Still need to figure out why our simulation show that the corrected coverage estimate for standard 99% credible sets is usually greater than 0.99, whilst in the T1D results, the corrected coverage estimates of the standard credible sets are both above and below 0.99.
I think that this is most likely due to differences in LD (our simulations use African LD data).
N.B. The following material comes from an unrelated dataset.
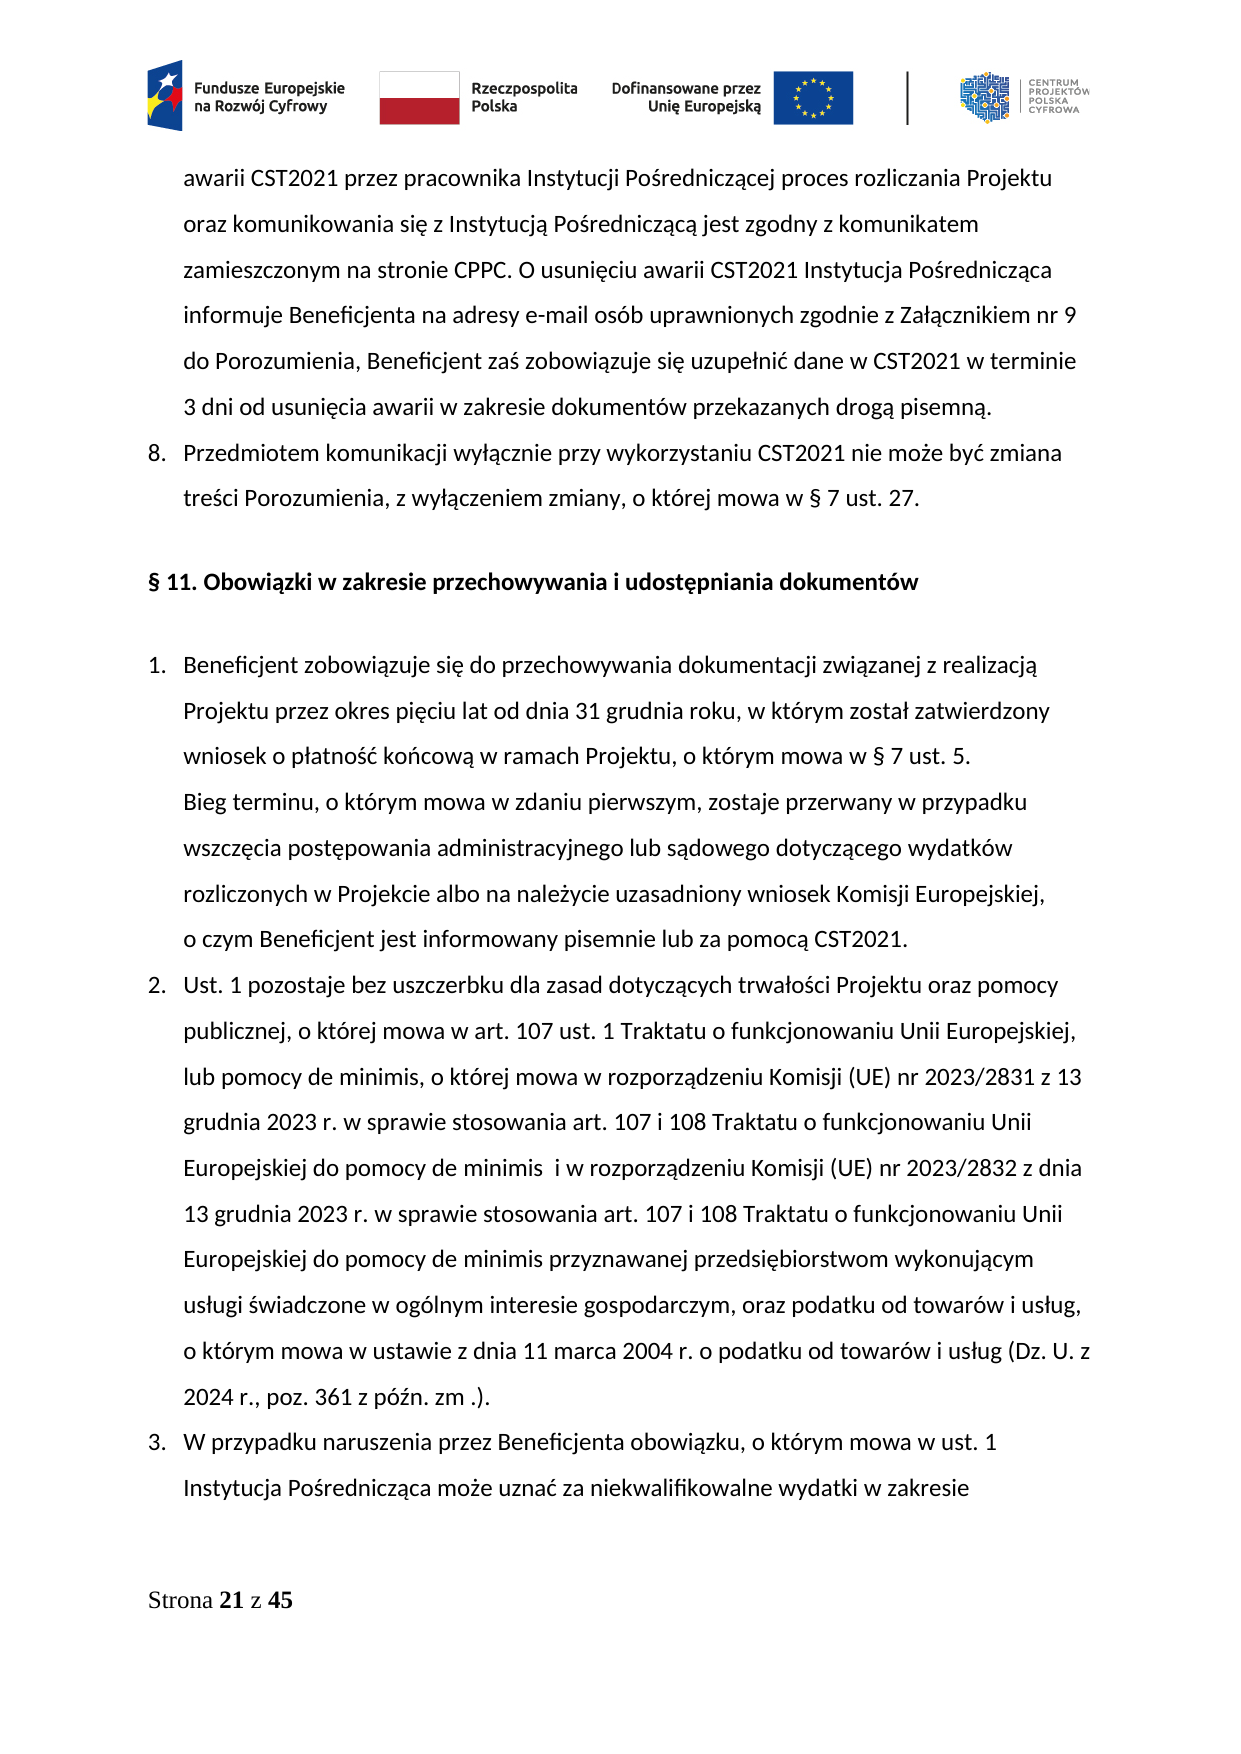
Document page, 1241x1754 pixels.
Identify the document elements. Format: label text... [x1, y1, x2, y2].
Maybe try simulations using the T1D LD data (check out post from 27th March where I did this for a few regions).
Chris also suggested that it is due to differences in MAF.
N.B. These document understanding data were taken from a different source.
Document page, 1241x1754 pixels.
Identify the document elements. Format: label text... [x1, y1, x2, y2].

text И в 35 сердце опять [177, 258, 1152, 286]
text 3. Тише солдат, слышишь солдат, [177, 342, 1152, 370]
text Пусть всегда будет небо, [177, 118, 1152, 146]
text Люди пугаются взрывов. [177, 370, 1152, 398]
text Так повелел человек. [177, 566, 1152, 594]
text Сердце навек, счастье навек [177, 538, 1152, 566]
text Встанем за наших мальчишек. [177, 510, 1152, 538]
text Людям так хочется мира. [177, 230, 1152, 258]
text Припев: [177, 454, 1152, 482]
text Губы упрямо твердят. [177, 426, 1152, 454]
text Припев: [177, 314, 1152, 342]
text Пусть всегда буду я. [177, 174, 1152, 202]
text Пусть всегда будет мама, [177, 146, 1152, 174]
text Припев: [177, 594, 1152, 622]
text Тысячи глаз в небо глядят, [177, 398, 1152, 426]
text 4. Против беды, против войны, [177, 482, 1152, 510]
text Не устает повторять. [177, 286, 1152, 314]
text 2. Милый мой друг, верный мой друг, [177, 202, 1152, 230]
## Index_SNP topSNP_maf High_LD Mid_LD Low_LD Lowest_LD Total
## 1 rs2476601 0.09568158 2 2 9 164 177
## 2 rs1538171 0.44785858 103 9 79 101 292
## 3 rs62447205 0.48428046 13 6 5 35 59
## 4 rs10277986 0.04811343 29 12 10 118 169
## 5 rs6476839 0.49667853 7 0 2 7 16
## 6 rs61839660 0.10284698 16 12 0 34 62
## 7 rs12416116 0.28896797 6 2 11 21 40
## 8 rs917911 0.36008304 4 0 1 76 81
## 9 rs705705 0.34870608 13 0 0 0 13
## 10 rs653178 0.48629893 3 0 0 2 5
## 11 rs9585056 0.24857651 1 2 8 12 23
## 12 rs3024505 0.16087318 4 2 2 58 66
## 13 rs1456988 0.27752076 23 1 12 12 48
## 14 rs56994090 0.41436202 3 0 0 9 12
## 15 rs72727394 0.20011862 17 12 1 23 53
## 16 rs34593439 0.10505398 4 0 1 103 108
## 17 rs151234 0.12838319 10 1 1 7 19
## 18 rs12927355 0.31931427 26 1 12 41 80
## 19 rs193778 0.24475027 5 30 5 67 107
## 20 rs8056814 0.08007117 23 6 0 72 101
## 21 rs12453507 0.32666983 3 13 8 53 77
## 22 rs757411 0.36854906 12 17 0 5 34
## 23 rs13415583 0.39198007 3 2 30 103 138
## 24 rs1893217 0.16927639 11 25 2 59 97
## 25 rs1615504 0.47354686 26 3 2 1 32
## 26 rs402072 0.16603393 11 3 0 12 26
## 27 rs516246 0.49590699 17 4 1 8 30
## 28 rs6043409 0.15705471 1 3 17 59 80
## 29 rs11203202 0.33558719 5 7 4 12 28
## 30 rs6518350 0.18475682 9 0 6 14 29
## 31 rs4820830 0.38903394 62 13 0 18 93
## 32 rs229533 0.43300071 5 0 3 30 38
## 33 rs2111485 0.39074733 2 2 42 1 47
## 34 rs3087243 0.45438368 39 0 0 46 85
## 35 rs113010081 0.11731910 52 5 0 377 434
## 36 rs75793288 0.36251483 22 18 0 50 90
## 37 rs11954020 0.40226679 13 0 24 32 69
## 38 rs72928038 0.17580071 2 3 0 10 15
## 39 rs2476601 0.09568158 2 2 9 164 177
Comments and Next Steps
Have updated the
corrcoverage
R package to include functions to implement the matching nvar method above (with a cautionary note) and to obtain a confidence interval for the coverage estimate (https://annahutch.github.io/corrcoverage/articles/Useful-Info.html) –> discuss averaging the estimates.Came across Lindley’s paradox on ATPS, where we saw an example of how using a high diffuse prior distribution (large \(\sigma^2\)) led to a BF in favour of a simpler model being made arbitrarily large by increasing \(\sigma\) (irrespective of whatever the data tells us). Was used to emphasis the importance of specifying prior dispersion parameters to compare models. Does our choice of \(W\) link to this? (slide 45 of APTS notes).
Get a similar table as above (high, mid, low LD) for the simulations to compare.